[Document images with source code]
+-------+

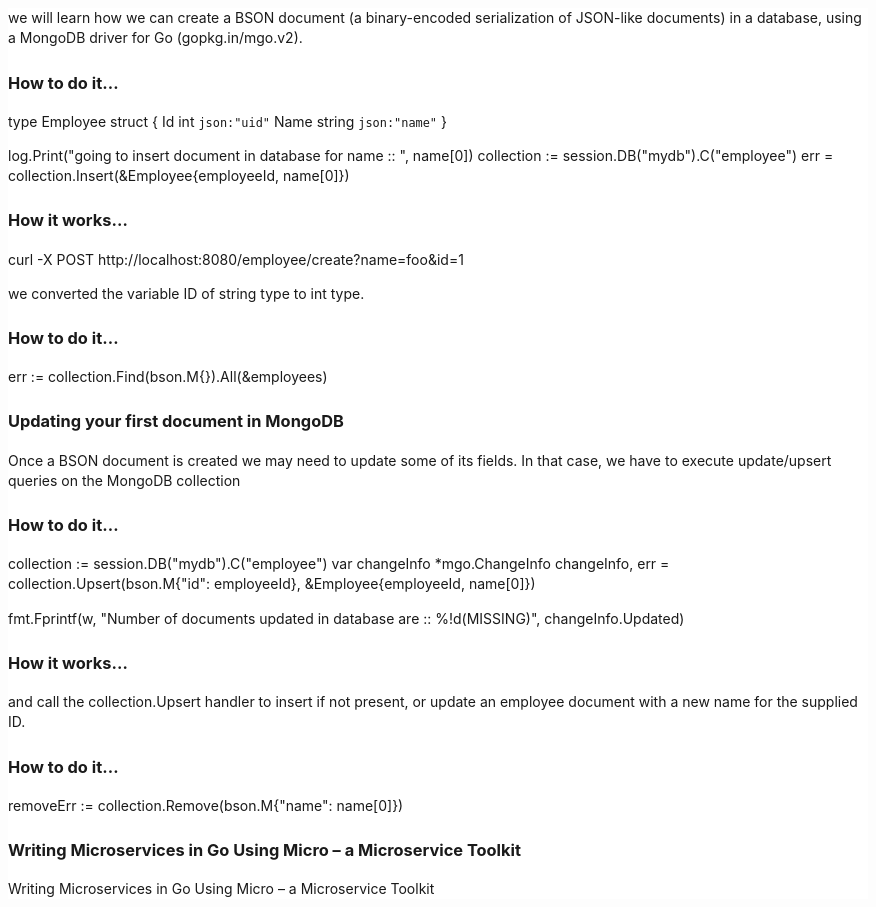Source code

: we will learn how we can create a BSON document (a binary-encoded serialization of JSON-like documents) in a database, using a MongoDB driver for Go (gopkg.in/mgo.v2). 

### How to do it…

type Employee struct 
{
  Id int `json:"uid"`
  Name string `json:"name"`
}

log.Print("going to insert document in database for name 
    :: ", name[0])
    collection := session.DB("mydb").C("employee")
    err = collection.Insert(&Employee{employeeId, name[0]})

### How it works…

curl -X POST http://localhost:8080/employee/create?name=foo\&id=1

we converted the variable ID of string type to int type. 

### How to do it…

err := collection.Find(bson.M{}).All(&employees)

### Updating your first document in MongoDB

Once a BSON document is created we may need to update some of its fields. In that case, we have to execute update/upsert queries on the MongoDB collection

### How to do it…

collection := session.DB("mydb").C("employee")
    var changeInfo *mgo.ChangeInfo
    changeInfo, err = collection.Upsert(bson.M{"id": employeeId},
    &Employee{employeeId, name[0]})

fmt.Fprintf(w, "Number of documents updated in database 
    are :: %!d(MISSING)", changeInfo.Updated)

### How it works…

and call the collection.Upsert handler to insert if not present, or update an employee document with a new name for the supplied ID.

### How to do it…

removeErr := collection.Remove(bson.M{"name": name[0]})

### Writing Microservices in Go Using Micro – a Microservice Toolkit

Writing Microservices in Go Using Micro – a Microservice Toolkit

+-------+

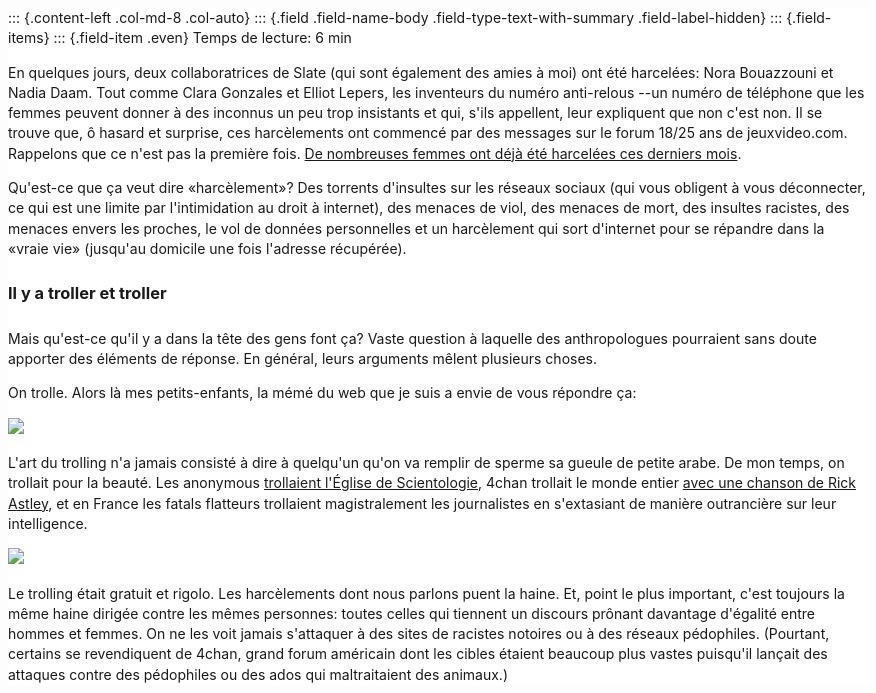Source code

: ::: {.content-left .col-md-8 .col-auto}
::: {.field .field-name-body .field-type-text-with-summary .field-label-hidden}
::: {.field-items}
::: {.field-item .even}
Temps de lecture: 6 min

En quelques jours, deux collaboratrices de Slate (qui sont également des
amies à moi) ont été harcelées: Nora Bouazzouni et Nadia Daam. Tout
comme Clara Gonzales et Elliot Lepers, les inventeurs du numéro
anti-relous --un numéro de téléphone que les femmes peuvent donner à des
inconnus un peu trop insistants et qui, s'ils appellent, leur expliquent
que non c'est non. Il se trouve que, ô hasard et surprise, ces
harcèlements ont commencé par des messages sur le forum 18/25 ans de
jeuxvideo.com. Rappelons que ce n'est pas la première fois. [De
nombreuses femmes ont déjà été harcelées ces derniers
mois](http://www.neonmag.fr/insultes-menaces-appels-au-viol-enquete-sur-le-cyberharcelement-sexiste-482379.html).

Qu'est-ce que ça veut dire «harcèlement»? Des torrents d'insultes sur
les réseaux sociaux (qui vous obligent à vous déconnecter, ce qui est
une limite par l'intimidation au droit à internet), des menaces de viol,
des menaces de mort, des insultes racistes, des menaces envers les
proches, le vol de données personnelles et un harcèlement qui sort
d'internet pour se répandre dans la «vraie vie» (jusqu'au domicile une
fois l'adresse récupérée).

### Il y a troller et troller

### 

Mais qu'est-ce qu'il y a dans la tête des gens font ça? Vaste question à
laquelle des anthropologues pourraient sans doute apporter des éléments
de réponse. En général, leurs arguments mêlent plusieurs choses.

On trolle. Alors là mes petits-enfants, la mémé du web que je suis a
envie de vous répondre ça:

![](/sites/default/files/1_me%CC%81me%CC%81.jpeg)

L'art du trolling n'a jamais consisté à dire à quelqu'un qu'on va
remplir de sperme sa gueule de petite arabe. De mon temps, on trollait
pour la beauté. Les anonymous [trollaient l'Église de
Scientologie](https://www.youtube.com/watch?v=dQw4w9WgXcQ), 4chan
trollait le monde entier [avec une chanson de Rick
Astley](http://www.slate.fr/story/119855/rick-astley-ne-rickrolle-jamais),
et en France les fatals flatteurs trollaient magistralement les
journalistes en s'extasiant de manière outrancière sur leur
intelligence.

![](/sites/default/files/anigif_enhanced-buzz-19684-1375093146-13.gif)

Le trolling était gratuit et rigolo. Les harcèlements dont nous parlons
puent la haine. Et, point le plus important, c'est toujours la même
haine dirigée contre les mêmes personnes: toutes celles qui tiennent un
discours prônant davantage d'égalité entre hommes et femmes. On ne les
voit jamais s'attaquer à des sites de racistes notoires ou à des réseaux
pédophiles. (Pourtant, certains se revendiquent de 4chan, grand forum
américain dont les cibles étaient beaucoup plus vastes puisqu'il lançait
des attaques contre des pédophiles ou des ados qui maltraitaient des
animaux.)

+-------+

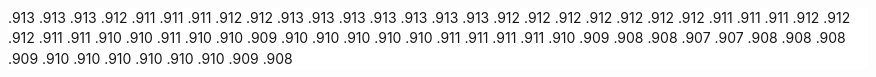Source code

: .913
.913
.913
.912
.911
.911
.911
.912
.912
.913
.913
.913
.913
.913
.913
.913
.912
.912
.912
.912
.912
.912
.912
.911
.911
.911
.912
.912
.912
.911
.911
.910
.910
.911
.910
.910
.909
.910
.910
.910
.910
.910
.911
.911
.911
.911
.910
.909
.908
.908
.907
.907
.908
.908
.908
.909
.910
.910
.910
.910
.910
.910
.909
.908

+-------+

If a line in the entries contains "insultes", copy it.

mois](http://www.neonmag.fr/insultes-menaces-appels-au-viol-enquete-sur-le-cyberharcelement-sexiste-482379.html).
Qu'est-ce que ça veut dire «harcèlement»? Des torrents d'insultes sur
des menaces de mort, des insultes racistes, des menaces envers les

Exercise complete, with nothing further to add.